Sorting collections is a standard task in every programming language. In this article, we’re going to cover the three ways to sort slices in Go.

Prerequisites

Sort int, float64 and string slices

The Go core has functions to sort int, float64 and string slices:

int_slice := []int{3, 2, 4, 2}
sort.Ints(int_slice)
fmt.Println(int_slice)
/// [2 2 3 4]

Sort with comparator function

The function sort.Slice sorts a slice with a function less(i, j int) bool. With sort.StableSlice you can sort a slice with stable order of equal elements.

package main

import (
	"fmt"
	"sort"
)

func main() {
	products := []struct {
		Name  string
		Price float64
	}{
		{"Microphone", 10.0},
		{"Mouse", 20.0},
		{"Keyboard", 20.0},
		{"Headphone", 15.0},
	}

	// Sort by price ascending
	sort.Slice(products, func(i, j int) bool {
		return products[i].Price < products[j].Price
	})
	fmt.Println("Products sorted by price ascending:")
	fmt.Println(products)
	// [{Microphone 10} {Headphone 15} {Mouse 20} {Keyboard 20}]

	// Sort by price descending
	sort.Slice(products, func(i, j int) bool {
		return products[i].Price > products[j].Price
	})
	fmt.Println("Products sorted by price descending:")
	fmt.Println(products)
	// [{Mouse 20} {Keyboard 20} {Headphone 15} {Microphone 10}]
}

Sort with custom data structure

With the function sort.Sort you can sort custom collection types, that implement sort.Interface.

type Interface interface {
    // Len is the number of elements in the collection.
    Len() int
    // Less reports whether the element with
    // index i should sort before the element with index j.
    Less(i, j int) bool
    // Swap swaps the elements with indexes i and j.
    Swap(i, j int)
}

Let’s see how this works with the products type:

type Product struct {
	Name  string
	Price float64
}

// Define a custom slice type
type ProductsByPrice []Product

// Implement sort.Interface
func (p ProductsByPrice) Len() int {
	return len(p)
}

// The Less function is just like the comparator function above
func (p ProductsByPrice) Less(i, j int) bool {
	return p[i].Price < p[j].Price
}

// Function to swap two elements in a slice
func (p ProductsByPrice) Swap(i, j int) {
	p[i], p[j] = p[j], p[i]
}

func main() {
	productsByPrice := ProductsByPrice{
		{"Microphone", 10.0},
		{"Mouse", 20.0},
		{"Keyboard", 20.0},
		{"Headphone", 15.0},
	}
	
	sort.Sort(productsByPrice)
	fmt.Println(productsByPrice)
	// [{Microphone 10} {Headphone 15} {Mouse 20} {Keyboard 20}]
}

A linear search with complexity O(n) is the best way to find an element in an unsorted slice. One advantage of a sorted slice is that you can perform binary search algorithms, which have a complexity of O(logn). This is great for multiple search operations on a slice with many elements.
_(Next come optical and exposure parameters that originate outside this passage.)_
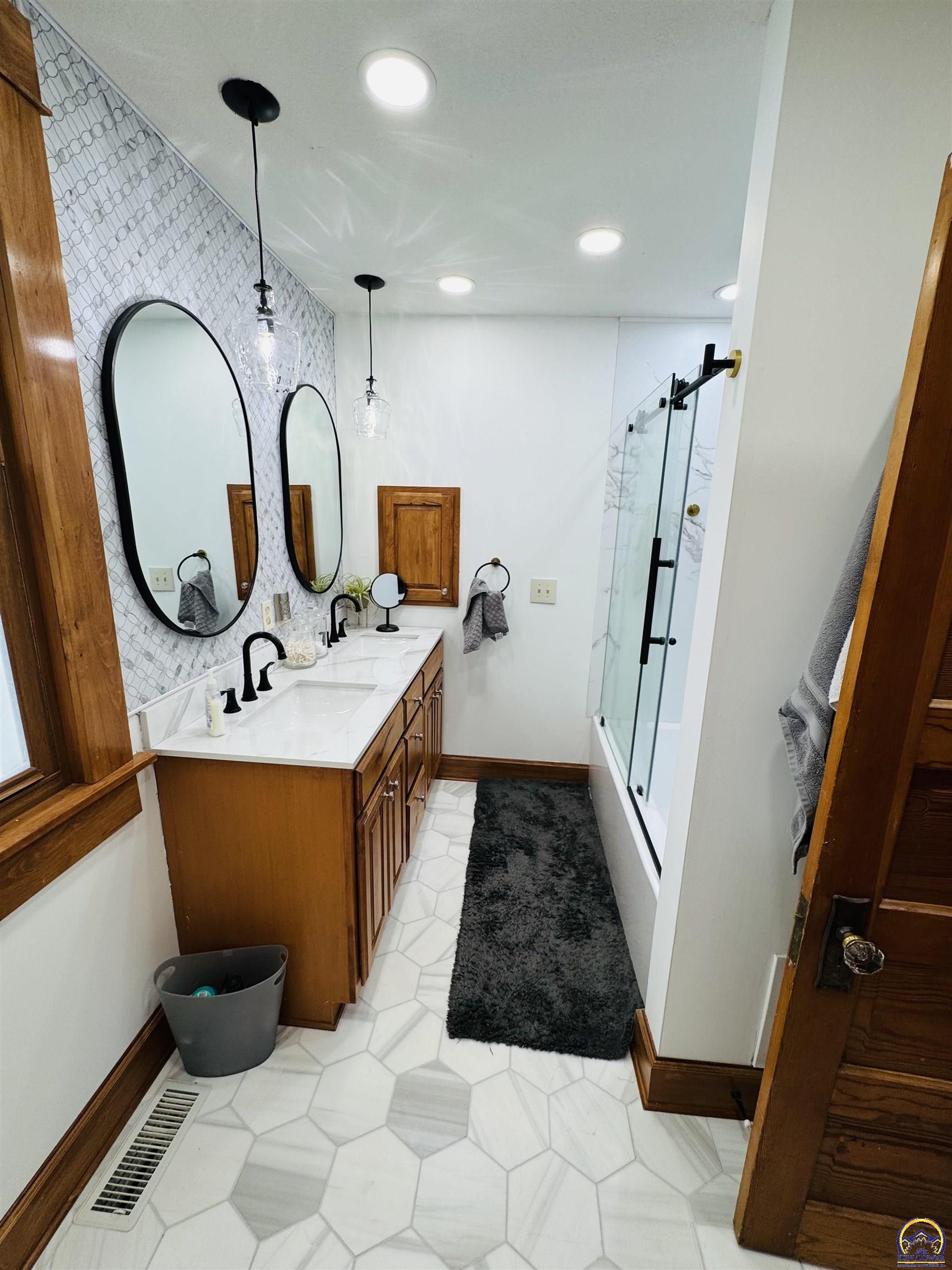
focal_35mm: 14
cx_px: 476
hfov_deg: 85.7
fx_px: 513
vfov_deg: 102.1
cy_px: 635
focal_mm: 2.22
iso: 50
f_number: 2.2
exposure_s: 1/120
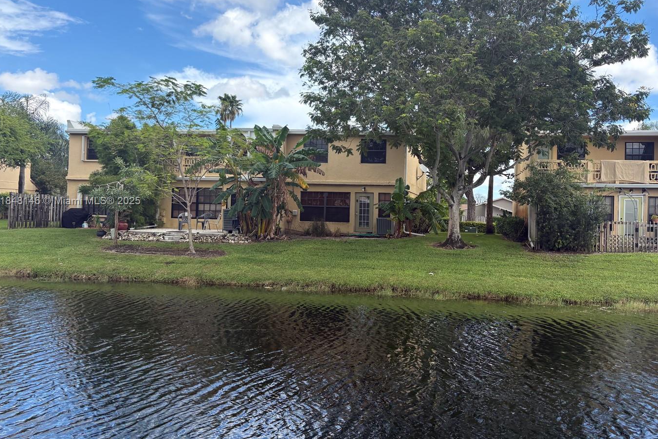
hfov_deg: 58.5
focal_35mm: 32
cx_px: 374
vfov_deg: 41.1
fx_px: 585
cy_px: 202
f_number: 1.6
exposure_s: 1/1626
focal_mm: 5.96
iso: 50
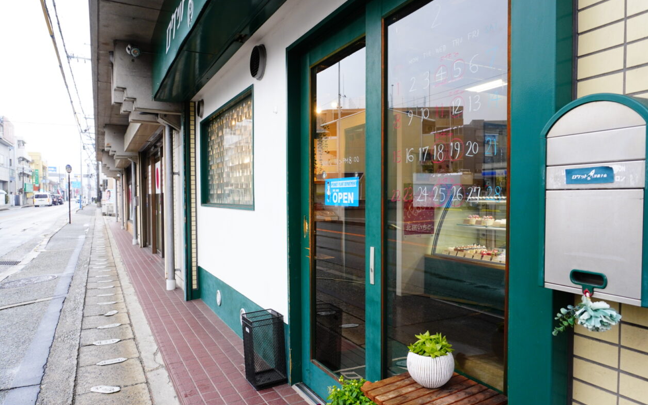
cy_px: 215
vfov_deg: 49.2
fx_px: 441
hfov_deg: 72.5
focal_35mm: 25
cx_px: 322
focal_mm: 16
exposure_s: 1/125
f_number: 5.6
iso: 400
Search for int, float64 and string slices

Use the functions:

float_slice := []float64{3.0, 2.0, 4.0, 2.0}
sort.Float64s(float_slice)
index := sort.SearchFloat64s(float_slice, 4)
fmt.Printf("Number %v found at index: %v\n", 4, index)

Search with custom function

The function sort.Search(n int, f (int) bool) works different compared to search functions in most other programming languages:

  • It returns the smallest index in the range [0, n at which f(i) returns true
    • For n = 10 sort.Search will call f with values between 0, 9
    • To find an element out of all slice elements n equals typically len(slice)
    • It returns n if f wasn’t true for any index in the range [0, n]
  • The function f is typically a closure
    • for ascending sorted slices f(i) should return true if slice[i] >= value to be searched for
    • for descending sorted slices f(i) should return true if slice[i] <= value to be searched for

Again: sort.Search returns the smallest index with a value >= (ascending) or <= (descending) than the searched value. There is no guaranty that this is an exact match. To find an exact match, you have to test slice[index] == value.

package main

import (
	"fmt"
	"sort"
)

func main() {
	products := []struct {
		Name  string
		Price int
	}{
		{"Microphone", 10},
		{"Mouse", 20},
		{"Keyboard", 20},
		{"Headphone", 15},
	}
	searchFor := 20

	// ascending sort and search
	sort.Slice(products, func(i, j int) bool {
		return products[i].Price < products[j].Price
	})
	fmt.Println(products)
	// [{Microphone 10} {Headphone 15} {Mouse 20} {Keyboard 20}]
	index := sort.Search(len(products), func(i int) bool {
		return products[i].Price >= searchFor
	})
	// Test for exact match
	if index < len(products) && products[index].Price == searchFor {
		fmt.Printf("Product with price %v found at index: %v\n", searchFor, index)
		//Product with price 20 found at index: 2
	} else {
		fmt.Printf("Value not found\n")
	}

	// descending sort and search
	sort.Slice(products, func(i, j int) bool {
		return products[i].Price > products[j].Price
	})
	fmt.Println(products)
	// [{Mouse 20} {Keyboard 20} {Headphone 15} {Microphone 10}]
	index = sort.Search(len(products), func(i int) bool {
		return products[i].Price <= searchFor
	})
	if index < len(products) && products[index].Price == searchFor {
		fmt.Printf("Product with price %v found at index: %v\n", searchFor, index)
		//Product with price 20 found at index: 2
	} else {
		fmt.Printf("Value not found\n")
	}
}